Tradisi yang kurang lebih sama, juga ditemukan pada masyarakat Madura di Desa Curah Kalak Kec. Jangkar Kab. Situbondo, sebagaimana ditemukan dalam hasil penelitian Titik Insyiroh.[3] Pergeseran makna terletak pada tradisi siaran bawaan saat pelaksaan walimah pernikahan. Tradisi menyiarkan barang-barang bawaan para tamu pada pesta pernikhan, bagi masyarakat Madura di Situbondo, merupakan warisan nenek moyang yang semula hanya dengan menyiarkan langsung di hadapan orang banyak tanpa pengeras suara.
Secara historis diyakini tradisi siaran ini merupakan pengembangan dari tradisi nyoghu, yakni tradisi pelaksanaan walimah dimana tamu membawa barang-barang dengan jumlah yang besar untuk dihadiahkan kepada pelaksana. Tradisi nyoghu, membedakan tetamu pada dua golongan, yakni golongan tamu undangan nyoghu dan biasa. Para tamu biasa, hanya datang dengan memberikan uang sebagai bawaannya. Mereka datang dengan tidak terlalu terhormat, tidak ada iring-iringan tatat dan tidak pula disambut dengan ki dalang yang menerangkan besaran bawaannya.
Berbeda dengan tamu itu, para tetamu yang diundang nyoghu akan datang dan dijamu dengan terhormat. Kedatangannya diiringi serombongan tatat, yakni musik tradisional Madura yang terdiri dari terompet dan gendang, agar diketahui banyak masyarakat bahwa dirinya telah membawa segerobak oleh-oleh hingga layak diingat-ingat pengembaliannya.
xx
Sesampai di lokasi aparloh, begitu masyarakat Situbondo menyebut pelaksanaan acara walimah pernikahan ini, tetamu nyoguh disambut dengan tabbuen, yakni hiburan tradisional Madura dengan alat musik tradisional, mirip dengan Ghamelan dalam tradisi Jawa, lengkap dengan nyanyian, tarian dan drama. Seorang dalang kemudian menjemput sang tamu dan menanyakan maksud tujuan kedatangan dan besaran dana yang disumbangkan lalu disiarkan dengan keras melalui sound system. Kian besar bawaannya, maka semakin keras juga teriakan ki dalang dalam menyiarkan bawaan itu, sambil dikuti teriakan masyarakat yang hadir dan bertepuk tangan.
Berbeda dengan tradisi IPAMA, masyarakat tidak dimenamakan aparlo jika dalam pesta pernikahan tidak ada rias pengantin, hiburan dan tidak ada siarannya.
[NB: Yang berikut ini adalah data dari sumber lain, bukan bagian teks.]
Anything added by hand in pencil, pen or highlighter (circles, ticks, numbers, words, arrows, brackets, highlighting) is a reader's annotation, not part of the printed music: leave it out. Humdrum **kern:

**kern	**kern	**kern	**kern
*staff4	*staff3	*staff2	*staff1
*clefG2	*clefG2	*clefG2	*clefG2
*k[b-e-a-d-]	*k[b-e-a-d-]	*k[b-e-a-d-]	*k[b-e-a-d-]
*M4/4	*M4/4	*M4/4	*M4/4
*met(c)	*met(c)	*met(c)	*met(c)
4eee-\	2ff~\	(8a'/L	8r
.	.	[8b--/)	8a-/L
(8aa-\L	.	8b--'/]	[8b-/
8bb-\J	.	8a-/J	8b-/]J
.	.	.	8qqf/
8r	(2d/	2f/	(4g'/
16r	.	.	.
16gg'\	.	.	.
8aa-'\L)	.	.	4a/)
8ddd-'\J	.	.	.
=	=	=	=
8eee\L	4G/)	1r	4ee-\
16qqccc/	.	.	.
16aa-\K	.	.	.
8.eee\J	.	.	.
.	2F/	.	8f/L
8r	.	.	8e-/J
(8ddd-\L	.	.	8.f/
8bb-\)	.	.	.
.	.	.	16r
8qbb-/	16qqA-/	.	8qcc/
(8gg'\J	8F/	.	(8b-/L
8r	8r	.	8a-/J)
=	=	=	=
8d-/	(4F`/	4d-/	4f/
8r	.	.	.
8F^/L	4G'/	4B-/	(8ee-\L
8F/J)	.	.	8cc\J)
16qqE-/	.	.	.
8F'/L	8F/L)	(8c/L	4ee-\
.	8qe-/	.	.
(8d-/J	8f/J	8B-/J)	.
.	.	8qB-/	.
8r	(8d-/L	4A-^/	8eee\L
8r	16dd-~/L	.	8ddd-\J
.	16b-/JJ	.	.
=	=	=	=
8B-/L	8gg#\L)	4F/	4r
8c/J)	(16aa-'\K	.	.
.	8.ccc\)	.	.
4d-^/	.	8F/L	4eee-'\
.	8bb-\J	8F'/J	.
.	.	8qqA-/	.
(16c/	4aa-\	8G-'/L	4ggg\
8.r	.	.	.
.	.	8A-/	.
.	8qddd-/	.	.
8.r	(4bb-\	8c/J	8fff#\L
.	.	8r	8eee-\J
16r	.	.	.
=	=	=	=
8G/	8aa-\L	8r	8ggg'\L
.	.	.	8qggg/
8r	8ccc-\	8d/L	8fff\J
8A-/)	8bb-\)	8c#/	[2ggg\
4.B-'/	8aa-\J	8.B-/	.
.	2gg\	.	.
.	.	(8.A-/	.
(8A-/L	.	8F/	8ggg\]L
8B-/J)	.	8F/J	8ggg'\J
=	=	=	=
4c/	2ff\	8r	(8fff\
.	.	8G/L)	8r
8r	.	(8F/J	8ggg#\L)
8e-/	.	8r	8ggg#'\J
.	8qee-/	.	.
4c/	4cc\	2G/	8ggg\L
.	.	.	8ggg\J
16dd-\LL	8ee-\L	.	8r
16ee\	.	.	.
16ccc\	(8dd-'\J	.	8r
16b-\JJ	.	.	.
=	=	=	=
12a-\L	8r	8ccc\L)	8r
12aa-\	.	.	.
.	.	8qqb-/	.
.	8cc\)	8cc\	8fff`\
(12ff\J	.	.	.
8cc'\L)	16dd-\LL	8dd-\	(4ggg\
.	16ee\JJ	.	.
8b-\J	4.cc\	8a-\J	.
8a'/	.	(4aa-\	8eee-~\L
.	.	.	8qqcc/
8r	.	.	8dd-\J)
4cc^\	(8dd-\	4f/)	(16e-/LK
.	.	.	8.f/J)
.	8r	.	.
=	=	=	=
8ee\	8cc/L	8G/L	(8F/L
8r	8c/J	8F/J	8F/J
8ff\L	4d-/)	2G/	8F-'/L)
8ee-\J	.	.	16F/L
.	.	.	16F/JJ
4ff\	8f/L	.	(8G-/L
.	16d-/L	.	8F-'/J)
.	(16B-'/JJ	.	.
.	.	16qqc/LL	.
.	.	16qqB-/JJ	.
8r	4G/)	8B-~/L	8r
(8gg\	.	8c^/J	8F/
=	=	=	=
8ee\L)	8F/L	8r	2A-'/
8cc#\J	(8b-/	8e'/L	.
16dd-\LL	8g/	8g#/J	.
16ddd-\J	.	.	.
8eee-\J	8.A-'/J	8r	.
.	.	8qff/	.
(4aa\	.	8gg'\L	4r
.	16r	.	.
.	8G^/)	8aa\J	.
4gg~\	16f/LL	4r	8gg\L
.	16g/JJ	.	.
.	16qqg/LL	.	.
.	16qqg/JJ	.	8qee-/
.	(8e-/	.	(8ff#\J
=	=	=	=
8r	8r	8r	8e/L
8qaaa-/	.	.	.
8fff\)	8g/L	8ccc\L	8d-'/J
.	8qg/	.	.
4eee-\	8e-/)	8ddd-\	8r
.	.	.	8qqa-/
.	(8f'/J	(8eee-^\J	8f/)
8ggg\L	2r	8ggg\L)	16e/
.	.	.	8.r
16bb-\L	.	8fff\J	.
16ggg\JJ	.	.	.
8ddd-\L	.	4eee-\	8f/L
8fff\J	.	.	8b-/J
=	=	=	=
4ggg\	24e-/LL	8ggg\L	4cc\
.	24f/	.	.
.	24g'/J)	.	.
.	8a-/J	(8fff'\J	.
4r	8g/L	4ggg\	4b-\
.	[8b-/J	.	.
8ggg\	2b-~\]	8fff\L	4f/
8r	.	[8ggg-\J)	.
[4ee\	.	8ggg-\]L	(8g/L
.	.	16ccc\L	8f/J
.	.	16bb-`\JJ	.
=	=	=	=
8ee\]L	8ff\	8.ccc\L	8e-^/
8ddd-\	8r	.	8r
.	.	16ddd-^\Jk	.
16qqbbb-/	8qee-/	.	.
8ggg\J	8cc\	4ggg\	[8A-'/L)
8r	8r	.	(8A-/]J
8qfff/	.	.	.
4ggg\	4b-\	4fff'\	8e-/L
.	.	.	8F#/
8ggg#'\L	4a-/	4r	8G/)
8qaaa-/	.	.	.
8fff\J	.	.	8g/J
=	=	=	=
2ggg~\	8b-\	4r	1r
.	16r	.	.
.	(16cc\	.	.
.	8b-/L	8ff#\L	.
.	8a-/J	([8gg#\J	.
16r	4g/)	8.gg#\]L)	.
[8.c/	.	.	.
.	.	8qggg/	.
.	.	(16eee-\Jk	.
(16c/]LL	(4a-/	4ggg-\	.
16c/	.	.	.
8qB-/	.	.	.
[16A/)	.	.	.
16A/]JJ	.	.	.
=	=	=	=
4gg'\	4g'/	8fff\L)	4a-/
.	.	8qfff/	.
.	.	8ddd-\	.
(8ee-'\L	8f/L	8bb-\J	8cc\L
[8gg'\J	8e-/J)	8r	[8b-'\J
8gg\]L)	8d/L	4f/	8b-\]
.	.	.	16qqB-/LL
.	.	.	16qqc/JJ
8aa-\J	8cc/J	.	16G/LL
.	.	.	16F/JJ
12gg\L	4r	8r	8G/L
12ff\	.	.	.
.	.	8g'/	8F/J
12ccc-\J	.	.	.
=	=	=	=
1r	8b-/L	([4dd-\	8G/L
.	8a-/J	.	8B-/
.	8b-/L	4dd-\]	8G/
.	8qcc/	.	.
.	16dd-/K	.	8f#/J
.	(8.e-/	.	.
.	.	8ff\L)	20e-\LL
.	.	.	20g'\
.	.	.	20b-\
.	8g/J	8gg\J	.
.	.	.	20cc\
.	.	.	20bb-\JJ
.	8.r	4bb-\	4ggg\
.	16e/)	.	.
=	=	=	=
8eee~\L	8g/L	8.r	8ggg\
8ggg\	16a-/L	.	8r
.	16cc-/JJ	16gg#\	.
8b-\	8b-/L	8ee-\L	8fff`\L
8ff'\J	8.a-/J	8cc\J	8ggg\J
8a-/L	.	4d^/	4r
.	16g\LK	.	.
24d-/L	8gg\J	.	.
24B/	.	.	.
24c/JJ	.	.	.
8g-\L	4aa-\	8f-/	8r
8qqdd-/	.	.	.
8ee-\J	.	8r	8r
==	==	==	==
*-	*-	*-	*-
Menyiarkan barang bawaan ini menjadi indikator utama dalam tradisi aparlo masyarakat Madura Situbondo, karena nyoghu sebenarnya adalah subangan piutang yang harus dikembalikan. Oleh sebab itu, setiap sumbangan nyoghu kemudian dibaeri tanda, mereka menyebutnya keter, K (untuk mengembalian) dan B (untuk piutang baru).
Tradisi siaran bawaan ini telah mempertegas kelas ekonomi masyarakat Madura Situbondo. Kalangan elit dengan nilai soghuen yang besar, menunjukkan pada puluhan hektar sawah dan berpuluh-puluh sapi yang dimilikinya, dan pasti sudah bergelar Aba Haji atau Ibuk Hajjah. Tradisi ini juga menyumbangkan persaingan antarelit ekonomi masyarakat Madura, karena dalam pelaksanaan aparlo juga terjadi “perang” persaingan bawaan, penampilan, dan perhiasan yang mewah. Kondisi ini, pada akhirnya menimbulkan rasa iri hati dan cemburu sosial bagi masyarakat kelas menengah ke bawah yang tidak mampu nyoghu.